If you don’t track the evolution of Hadoop, then you may not be aware of YARN. But if you have an interest, you should be. YARN is the major innovation in Hadoop 2.0, which is now available.
Here’s a brief summary:
The original Hadoop was a marriage of the MapReduce environment with the HDFS (the scale-out key value store that is, in our view, responsible for Hadoop’s popularity). Prior to YARN, MapReduce was the primary means of getting at HDFS data and developing Hadoop applications. YARN changes this. It allows you to use Hadoop’s storage and cluster management capabilities without going through MapReduce, although of course, you can still do that. YARN provides an accessible resource management layer over the HDFS.
What this means in practice is that Hadoop is no longer just a MapReduce-based batch environment. You will be able to run many applications on it concurrently. The goal is to be able to cater for streaming applications (for example, data being analyzed and acted upon as it is streamed into Hadoop for storage and later use), interactive applications (for example, OLTP usage) and the Big Data applications (extensive queries against high volumes of data and associated analytics workloads). And this makes genuine sense, because all these distinct categories of application could easily have an interest in the same data.
Incidentally, in case you had ever been concerned about it, Hadoop 2.0 also removes the often mentioned single point of failure. It needed to be done if Hadoop systems were going to offer a production level service.
YARN Plus Tez
We also need to mention another Hadoop component, Tez, which is in beta now and expected to be available in Spring 2014. Tez, which is Hindi for “speed,” provides a customizable framework for low latency and high throughput workloads. It will enable (human) intractive response times for Apache Hive and Apache Pig. In effect, any SQL query can be expressed as a single job using Tez, and Tez will allocate resources to address the workload in order to optimize speed of response or throughput. Think OLTP applications on Hadoop.
Hortonworks and Actian
YARN and Tez may strengthen Hortonworks’ position in the Hadoop distribution business, although it’s still “early days,” with YARN only just being released, and Tez still waiting in the wings. We need to see how the Hadoop community reacts. Nevertheless Cloudera’s Impala may become a sideshow, although it will no doubt be integrated with YARN.

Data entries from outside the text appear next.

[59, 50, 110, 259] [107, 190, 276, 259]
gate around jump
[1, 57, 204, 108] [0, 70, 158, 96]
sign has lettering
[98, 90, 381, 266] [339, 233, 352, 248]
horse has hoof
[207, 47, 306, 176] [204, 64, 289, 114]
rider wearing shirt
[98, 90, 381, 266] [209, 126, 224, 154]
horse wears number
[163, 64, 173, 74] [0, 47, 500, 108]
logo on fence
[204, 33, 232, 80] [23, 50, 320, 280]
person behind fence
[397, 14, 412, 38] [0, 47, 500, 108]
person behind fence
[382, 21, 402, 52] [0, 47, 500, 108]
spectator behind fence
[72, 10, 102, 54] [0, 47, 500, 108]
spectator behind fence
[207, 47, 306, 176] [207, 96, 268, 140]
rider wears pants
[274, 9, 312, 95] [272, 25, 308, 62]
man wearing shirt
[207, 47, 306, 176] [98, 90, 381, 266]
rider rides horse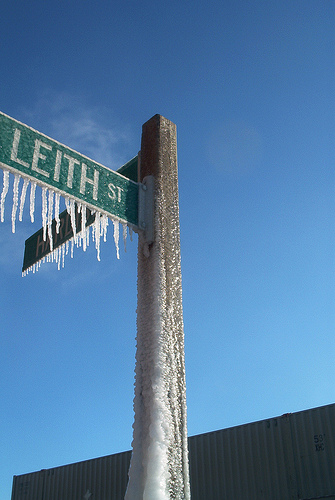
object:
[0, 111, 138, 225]
sign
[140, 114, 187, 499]
pole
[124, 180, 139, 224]
ice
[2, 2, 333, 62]
sky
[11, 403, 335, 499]
building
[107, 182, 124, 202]
st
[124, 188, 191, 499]
ice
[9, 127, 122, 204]
leith st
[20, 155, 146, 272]
sign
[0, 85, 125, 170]
clouds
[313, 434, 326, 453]
writing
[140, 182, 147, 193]
bolts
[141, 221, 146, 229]
screw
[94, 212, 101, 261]
icecle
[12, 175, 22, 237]
icicle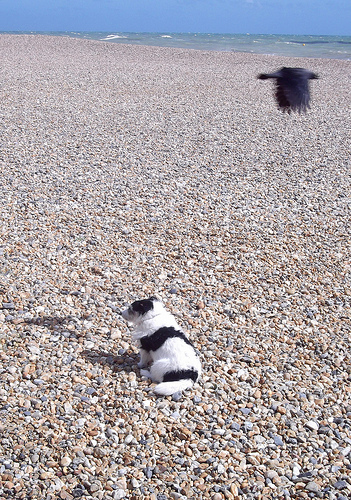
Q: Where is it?
A: This is at the beach.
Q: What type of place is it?
A: It is a beach.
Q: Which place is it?
A: It is a beach.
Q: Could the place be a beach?
A: Yes, it is a beach.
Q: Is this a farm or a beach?
A: It is a beach.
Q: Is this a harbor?
A: No, it is a beach.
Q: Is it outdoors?
A: Yes, it is outdoors.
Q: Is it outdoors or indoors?
A: It is outdoors.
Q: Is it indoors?
A: No, it is outdoors.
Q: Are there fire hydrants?
A: No, there are no fire hydrants.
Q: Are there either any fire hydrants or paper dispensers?
A: No, there are no fire hydrants or paper dispensers.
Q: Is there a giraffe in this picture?
A: No, there are no giraffes.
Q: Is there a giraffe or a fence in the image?
A: No, there are no giraffes or fences.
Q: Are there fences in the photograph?
A: No, there are no fences.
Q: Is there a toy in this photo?
A: No, there are no toys.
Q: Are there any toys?
A: No, there are no toys.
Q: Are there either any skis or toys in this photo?
A: No, there are no toys or skis.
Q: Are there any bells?
A: No, there are no bells.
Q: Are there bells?
A: No, there are no bells.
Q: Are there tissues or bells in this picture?
A: No, there are no bells or tissues.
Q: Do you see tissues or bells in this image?
A: No, there are no bells or tissues.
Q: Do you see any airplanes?
A: No, there are no airplanes.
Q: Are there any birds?
A: Yes, there is a bird.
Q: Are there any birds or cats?
A: Yes, there is a bird.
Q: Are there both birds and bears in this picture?
A: No, there is a bird but no bears.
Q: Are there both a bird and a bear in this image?
A: No, there is a bird but no bears.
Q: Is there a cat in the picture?
A: No, there are no cats.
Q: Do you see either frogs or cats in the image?
A: No, there are no cats or frogs.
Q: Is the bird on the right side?
A: Yes, the bird is on the right of the image.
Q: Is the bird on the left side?
A: No, the bird is on the right of the image.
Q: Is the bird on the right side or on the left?
A: The bird is on the right of the image.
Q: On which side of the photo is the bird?
A: The bird is on the right of the image.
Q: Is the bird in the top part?
A: Yes, the bird is in the top of the image.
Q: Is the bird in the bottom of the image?
A: No, the bird is in the top of the image.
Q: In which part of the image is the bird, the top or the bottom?
A: The bird is in the top of the image.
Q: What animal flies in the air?
A: The bird flies in the air.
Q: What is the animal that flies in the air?
A: The animal is a bird.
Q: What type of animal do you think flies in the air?
A: The animal is a bird.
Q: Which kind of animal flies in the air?
A: The animal is a bird.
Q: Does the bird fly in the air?
A: Yes, the bird flies in the air.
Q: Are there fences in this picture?
A: No, there are no fences.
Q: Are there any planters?
A: No, there are no planters.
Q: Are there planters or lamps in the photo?
A: No, there are no planters or lamps.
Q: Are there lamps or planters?
A: No, there are no planters or lamps.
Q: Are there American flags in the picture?
A: No, there are no American flags.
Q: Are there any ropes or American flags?
A: No, there are no American flags or ropes.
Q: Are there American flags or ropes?
A: No, there are no American flags or ropes.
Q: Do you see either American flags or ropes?
A: No, there are no American flags or ropes.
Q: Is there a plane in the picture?
A: No, there are no airplanes.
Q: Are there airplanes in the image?
A: No, there are no airplanes.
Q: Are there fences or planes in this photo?
A: No, there are no planes or fences.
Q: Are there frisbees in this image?
A: No, there are no frisbees.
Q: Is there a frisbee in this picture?
A: No, there are no frisbees.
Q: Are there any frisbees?
A: No, there are no frisbees.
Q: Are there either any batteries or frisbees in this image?
A: No, there are no frisbees or batteries.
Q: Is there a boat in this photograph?
A: No, there are no boats.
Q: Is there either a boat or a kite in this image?
A: No, there are no boats or kites.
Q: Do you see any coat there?
A: Yes, there is a coat.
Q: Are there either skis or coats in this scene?
A: Yes, there is a coat.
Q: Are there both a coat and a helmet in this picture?
A: No, there is a coat but no helmets.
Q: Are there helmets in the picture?
A: No, there are no helmets.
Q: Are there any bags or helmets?
A: No, there are no helmets or bags.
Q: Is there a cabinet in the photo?
A: No, there are no cabinets.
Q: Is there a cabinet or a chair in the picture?
A: No, there are no cabinets or chairs.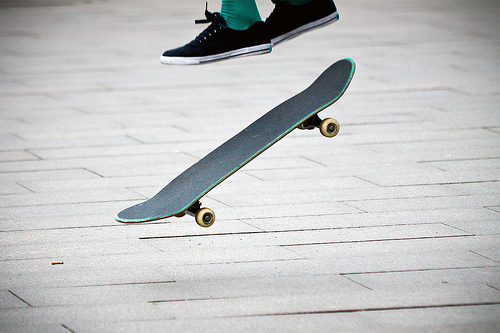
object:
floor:
[0, 0, 498, 333]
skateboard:
[114, 58, 354, 228]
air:
[96, 0, 390, 249]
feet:
[159, 0, 271, 65]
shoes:
[161, 12, 272, 67]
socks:
[219, 0, 263, 30]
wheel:
[195, 208, 215, 228]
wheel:
[173, 211, 185, 217]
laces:
[194, 4, 223, 28]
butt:
[50, 260, 65, 264]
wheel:
[320, 118, 340, 139]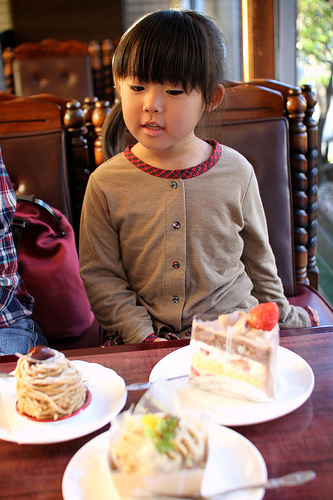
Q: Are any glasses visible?
A: No, there are no glasses.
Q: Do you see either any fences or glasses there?
A: No, there are no glasses or fences.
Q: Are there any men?
A: No, there are no men.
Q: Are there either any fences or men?
A: No, there are no men or fences.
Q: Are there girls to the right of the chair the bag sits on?
A: Yes, there is a girl to the right of the chair.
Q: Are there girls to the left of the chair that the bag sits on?
A: No, the girl is to the right of the chair.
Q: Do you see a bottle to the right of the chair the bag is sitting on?
A: No, there is a girl to the right of the chair.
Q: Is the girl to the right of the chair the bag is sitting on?
A: Yes, the girl is to the right of the chair.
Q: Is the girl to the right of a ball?
A: No, the girl is to the right of the chair.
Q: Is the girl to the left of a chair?
A: No, the girl is to the right of a chair.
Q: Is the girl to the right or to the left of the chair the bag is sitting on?
A: The girl is to the right of the chair.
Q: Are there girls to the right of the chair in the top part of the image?
A: Yes, there is a girl to the right of the chair.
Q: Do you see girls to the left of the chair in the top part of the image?
A: No, the girl is to the right of the chair.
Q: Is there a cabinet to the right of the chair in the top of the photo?
A: No, there is a girl to the right of the chair.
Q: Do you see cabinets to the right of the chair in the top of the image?
A: No, there is a girl to the right of the chair.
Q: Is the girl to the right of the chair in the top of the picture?
A: Yes, the girl is to the right of the chair.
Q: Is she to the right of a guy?
A: No, the girl is to the right of the chair.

Commercial vendors will, in our opinion, pile in on top of YARN and Tez. They long ago realized that Hadoop wasn’t going to go away, and now they can get to HDFS data through YARN.
Soon after YARN’s release, Actian announced a partnership with Hortonworks. Actian has an obvious interest by virtue of its ParAccel Dataflow, ETL and data cleansing offerings. It has been quick to partner with Hortonworks, to integrate its ParAccel Big Data Analytics Platform with the Hortonworks Data Platform. The goal is to provide a foundation for high-performance analytics directly over Hadoop in an end-to-end manner. A Hortonworks/Actian reference architecture is the immediate outcome of this collaboration. In practice this means that the drag-and-drop (i.e., codeless) development and accelerated parallel performance provided by ParAccel Dataflow will be available directly on top of YARN, and later, Tez.
We expect other vendors to follow this lead. Hortonworks has a fairy extensive partner network and other vendors – Actuate, Datameer, Elasticsearch, Concurrent, RedPoint, Protegrity and others – have been quick to get involved.
The Destiny of Hadoop
When you think about it, Hadoop had a dramatic impact on the software industry despite the fact that it was a limited environment. It was bound to MapReduce and it only worked in a batch manner. While it could be employed as a “data lake,” an ETL environment and an analytics environment, it was very constrained in every one of these roles. Even so, it spawned a healthy ecosystem – not just of open source components, but also complementary commercial products.
With Hadoop 2.0 we expect this ecosystem to grow like bamboo in spring time.